Proposition. The functor $N : \mathbf{S} \to [\mathbf{F}^\mathrm{op}, \mathbf{Set}]$ so defined is fully faithful and has a left adjoint.

Proof. It is clear that $N$ is faithful, because a morphism of simplicial complexes is determined by its action on vertices. It is not hard to check that it is also full. Let $\mathrm{cosk}_0 : \mathbf{Set} \to [\mathbf{F}^\mathrm{op}, \mathbf{Set}]$ be the functor that sends a set $V$ to the presheaf $\mathop{\mathrm{cosk}_0} V$ defined by $(\mathop{\mathrm{cosk}_0} V)_n = \mathbf{Set}([n], V)$. Clearly, every object $X$ in $[\mathbf{F}^\mathrm{op}, \mathbf{Set}]$ admits a unique morphism $X \to \mathop{\mathrm{cosk}_0} X_0$ that acts as the evident bijection $X_0 \to \mathbf{Set}([0], X_0)$ in degree 0. Define $L X$ to be the image of $X$ in $\mathop{\mathrm{cosk}_0} X_0$. Then, the hom-set map $$[\mathbf{F}^\mathrm{op}, \mathbf{Set}](L X, N Y) \cong [\mathbf{F}^\mathrm{op}, \mathbf{Set}](X, N Y)$$ induced by the canonical morphism $X \to L X$ is a bijection. I claim that $L X$ is isomorphic to $N K X$ for some simplicial complex $K X$. Indeed, take the vertex set of $K X$ to be $X_0$, and declare $A \subseteq X_0$ to be an $n$-simplex if $A$ is the image in degree 0 of some monomorphism $\Delta^n \to L X$. Since $N$ is fully faithful, the naturality of the above bijection then implies that $K$ is a functor $[\mathbf{F}^\mathrm{op}, \mathbf{Set}] \to \mathbf{S}$ and is the required left adjoint for $N$. 　◼

Corollary. $\mathbf{S}$ has limits and colimits for all small diagrams.

Proof.
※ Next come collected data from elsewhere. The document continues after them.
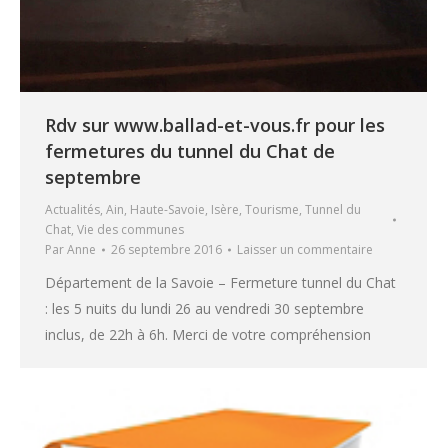
Rdv sur www.ballad-et-vous.fr pour les
fermetures du tunnel du Chat de
septembre
Actualités
,
Ain
,
Haute-Savoie
,
Isère
,
Tourisme
,
Tunnel du
Chat
,
Vie des communes
Par
Anne
26 septembre 2016
Laisser un commentaire
Département de la Savoie – Fermeture tunnel du Chat
: les 5 nuits du lundi 26 au vendredi 30 septembre
inclus, de 22h à 6h. Merci de votre compréhension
This is a standard fact about reflective subcategories: it is easy to check that the colimit of a diagram $Y : \mathcal{J} \to \mathbf{S}$ can be computed as $L({\varinjlim}_\mathcal{J} N Y)$, and that $N : \mathbf{S} \to [\mathbf{F}^\mathrm{op}, \mathbf{Set}]$ creates all (small) limits.　◼

It is not clear to me whether or not the geometric realisation functor $\mathbf{S} \to \mathbf{Top}$ preserves colimits. However, it does not preserve even binary products: in $\mathbf{S}$, $\Delta^n \times \Delta^m \cong \Delta^{n m + n + m}$ (because the Yoneda embedding $\mathbf{F} \to [\mathbf{F}^\mathrm{op}, \mathbf{Set}]$ preserves products, and $N \Delta^n$ is isomorphic to the presheaf represented by $[n]$), which has the wrong dimension! This is one reason to prefer simplicial sets over simplicial complexes.